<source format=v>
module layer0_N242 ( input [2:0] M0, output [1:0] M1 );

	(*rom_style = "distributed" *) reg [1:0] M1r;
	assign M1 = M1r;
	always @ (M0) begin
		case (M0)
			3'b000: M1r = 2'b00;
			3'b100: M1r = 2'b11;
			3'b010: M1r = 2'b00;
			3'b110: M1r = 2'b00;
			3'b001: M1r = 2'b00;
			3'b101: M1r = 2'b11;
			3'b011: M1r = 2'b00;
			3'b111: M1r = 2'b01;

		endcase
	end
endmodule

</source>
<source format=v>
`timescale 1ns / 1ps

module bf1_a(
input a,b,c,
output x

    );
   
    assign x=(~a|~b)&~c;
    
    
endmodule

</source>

■ ■ ■ ■ ■

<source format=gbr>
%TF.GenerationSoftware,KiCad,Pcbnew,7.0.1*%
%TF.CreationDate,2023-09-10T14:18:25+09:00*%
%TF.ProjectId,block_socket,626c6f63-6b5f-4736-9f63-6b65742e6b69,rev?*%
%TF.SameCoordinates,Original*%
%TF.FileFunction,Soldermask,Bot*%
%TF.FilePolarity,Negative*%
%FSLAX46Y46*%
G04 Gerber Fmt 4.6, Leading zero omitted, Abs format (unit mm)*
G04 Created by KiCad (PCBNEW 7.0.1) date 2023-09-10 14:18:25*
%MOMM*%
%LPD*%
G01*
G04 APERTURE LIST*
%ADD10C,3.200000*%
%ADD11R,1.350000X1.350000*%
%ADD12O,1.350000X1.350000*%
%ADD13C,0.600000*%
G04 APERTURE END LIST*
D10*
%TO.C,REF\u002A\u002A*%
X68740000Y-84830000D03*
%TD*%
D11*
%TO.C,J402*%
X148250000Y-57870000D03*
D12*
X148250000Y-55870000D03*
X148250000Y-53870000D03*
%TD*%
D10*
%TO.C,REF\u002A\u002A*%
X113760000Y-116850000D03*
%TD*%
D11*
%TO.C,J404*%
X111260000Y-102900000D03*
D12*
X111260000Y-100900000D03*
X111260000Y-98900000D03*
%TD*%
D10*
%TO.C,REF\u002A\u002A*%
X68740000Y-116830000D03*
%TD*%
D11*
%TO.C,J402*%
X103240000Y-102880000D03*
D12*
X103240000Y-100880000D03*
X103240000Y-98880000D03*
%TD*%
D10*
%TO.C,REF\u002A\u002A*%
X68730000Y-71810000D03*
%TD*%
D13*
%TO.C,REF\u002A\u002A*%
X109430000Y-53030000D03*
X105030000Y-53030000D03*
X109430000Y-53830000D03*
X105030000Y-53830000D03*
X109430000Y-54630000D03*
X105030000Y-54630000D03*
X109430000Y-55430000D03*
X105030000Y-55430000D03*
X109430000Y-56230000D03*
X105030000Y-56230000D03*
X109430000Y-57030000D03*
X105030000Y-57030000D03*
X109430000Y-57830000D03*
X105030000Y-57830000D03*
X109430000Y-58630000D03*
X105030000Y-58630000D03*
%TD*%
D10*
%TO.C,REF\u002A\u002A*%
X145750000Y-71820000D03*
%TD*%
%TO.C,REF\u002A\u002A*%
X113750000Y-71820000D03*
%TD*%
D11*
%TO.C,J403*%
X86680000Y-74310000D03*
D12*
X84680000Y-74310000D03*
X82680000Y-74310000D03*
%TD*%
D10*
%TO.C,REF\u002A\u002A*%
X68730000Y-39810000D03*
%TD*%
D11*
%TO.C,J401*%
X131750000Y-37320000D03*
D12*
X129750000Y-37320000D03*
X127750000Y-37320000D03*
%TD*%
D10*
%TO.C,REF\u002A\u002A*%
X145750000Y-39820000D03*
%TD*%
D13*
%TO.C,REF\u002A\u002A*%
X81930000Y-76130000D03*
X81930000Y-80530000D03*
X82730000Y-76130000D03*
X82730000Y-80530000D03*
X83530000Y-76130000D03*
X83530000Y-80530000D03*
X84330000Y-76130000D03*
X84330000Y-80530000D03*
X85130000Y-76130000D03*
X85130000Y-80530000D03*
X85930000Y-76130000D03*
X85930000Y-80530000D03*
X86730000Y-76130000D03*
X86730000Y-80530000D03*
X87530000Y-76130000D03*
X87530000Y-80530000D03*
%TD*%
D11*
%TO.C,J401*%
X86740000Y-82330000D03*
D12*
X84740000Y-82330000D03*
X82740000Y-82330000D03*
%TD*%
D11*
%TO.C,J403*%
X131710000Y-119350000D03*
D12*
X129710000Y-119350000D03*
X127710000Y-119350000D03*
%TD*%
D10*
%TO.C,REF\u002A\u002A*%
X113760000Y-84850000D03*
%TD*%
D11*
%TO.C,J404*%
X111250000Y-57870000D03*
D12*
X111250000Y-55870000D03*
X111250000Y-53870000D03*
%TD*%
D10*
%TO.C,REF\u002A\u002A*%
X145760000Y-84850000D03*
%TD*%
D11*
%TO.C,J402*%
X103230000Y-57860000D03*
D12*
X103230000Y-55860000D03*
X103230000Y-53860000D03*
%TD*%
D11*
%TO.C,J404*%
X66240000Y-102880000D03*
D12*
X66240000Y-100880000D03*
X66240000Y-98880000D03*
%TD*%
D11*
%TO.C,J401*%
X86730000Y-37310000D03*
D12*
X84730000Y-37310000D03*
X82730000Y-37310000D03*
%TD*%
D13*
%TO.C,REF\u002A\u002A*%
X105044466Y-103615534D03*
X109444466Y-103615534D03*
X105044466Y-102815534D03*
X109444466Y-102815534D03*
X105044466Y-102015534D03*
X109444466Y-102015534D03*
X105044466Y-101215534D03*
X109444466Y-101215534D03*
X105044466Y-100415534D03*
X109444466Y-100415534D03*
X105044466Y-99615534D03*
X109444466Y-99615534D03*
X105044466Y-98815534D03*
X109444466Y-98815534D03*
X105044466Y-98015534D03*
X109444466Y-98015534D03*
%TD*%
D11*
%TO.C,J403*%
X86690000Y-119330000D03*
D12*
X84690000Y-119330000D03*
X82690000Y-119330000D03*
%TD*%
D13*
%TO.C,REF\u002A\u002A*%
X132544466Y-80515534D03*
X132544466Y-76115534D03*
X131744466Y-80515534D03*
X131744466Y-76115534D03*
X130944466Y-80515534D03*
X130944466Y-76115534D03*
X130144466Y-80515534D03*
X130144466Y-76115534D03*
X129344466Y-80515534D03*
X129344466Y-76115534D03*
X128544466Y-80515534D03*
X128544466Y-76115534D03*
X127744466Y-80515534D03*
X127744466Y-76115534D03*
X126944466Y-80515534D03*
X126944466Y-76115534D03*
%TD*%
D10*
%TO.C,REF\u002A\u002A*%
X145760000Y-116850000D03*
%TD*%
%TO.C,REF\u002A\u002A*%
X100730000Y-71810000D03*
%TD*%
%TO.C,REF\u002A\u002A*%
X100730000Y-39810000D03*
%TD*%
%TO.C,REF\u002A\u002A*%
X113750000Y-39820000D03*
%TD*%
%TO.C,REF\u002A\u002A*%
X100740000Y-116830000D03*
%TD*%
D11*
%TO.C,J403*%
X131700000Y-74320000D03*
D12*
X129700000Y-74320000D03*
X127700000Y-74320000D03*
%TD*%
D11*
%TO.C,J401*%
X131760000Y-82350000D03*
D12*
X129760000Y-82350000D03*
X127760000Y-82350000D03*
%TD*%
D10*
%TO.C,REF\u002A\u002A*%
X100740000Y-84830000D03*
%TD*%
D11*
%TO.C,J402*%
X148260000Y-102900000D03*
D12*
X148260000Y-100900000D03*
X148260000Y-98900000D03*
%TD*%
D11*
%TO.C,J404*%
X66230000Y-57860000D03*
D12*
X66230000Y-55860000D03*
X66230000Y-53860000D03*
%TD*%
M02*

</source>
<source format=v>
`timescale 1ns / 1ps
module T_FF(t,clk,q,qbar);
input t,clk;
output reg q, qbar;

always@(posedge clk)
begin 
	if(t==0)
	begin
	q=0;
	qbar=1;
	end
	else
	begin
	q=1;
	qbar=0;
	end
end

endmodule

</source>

■ ■ ■ ■ ■

## Your goal
Lines that contain "input" are to be copied from the records above.

## Final answer
module layer0_N242 ( input [2:0] M0, output [1:0] M1 );
input a,b,c,
input t,clk;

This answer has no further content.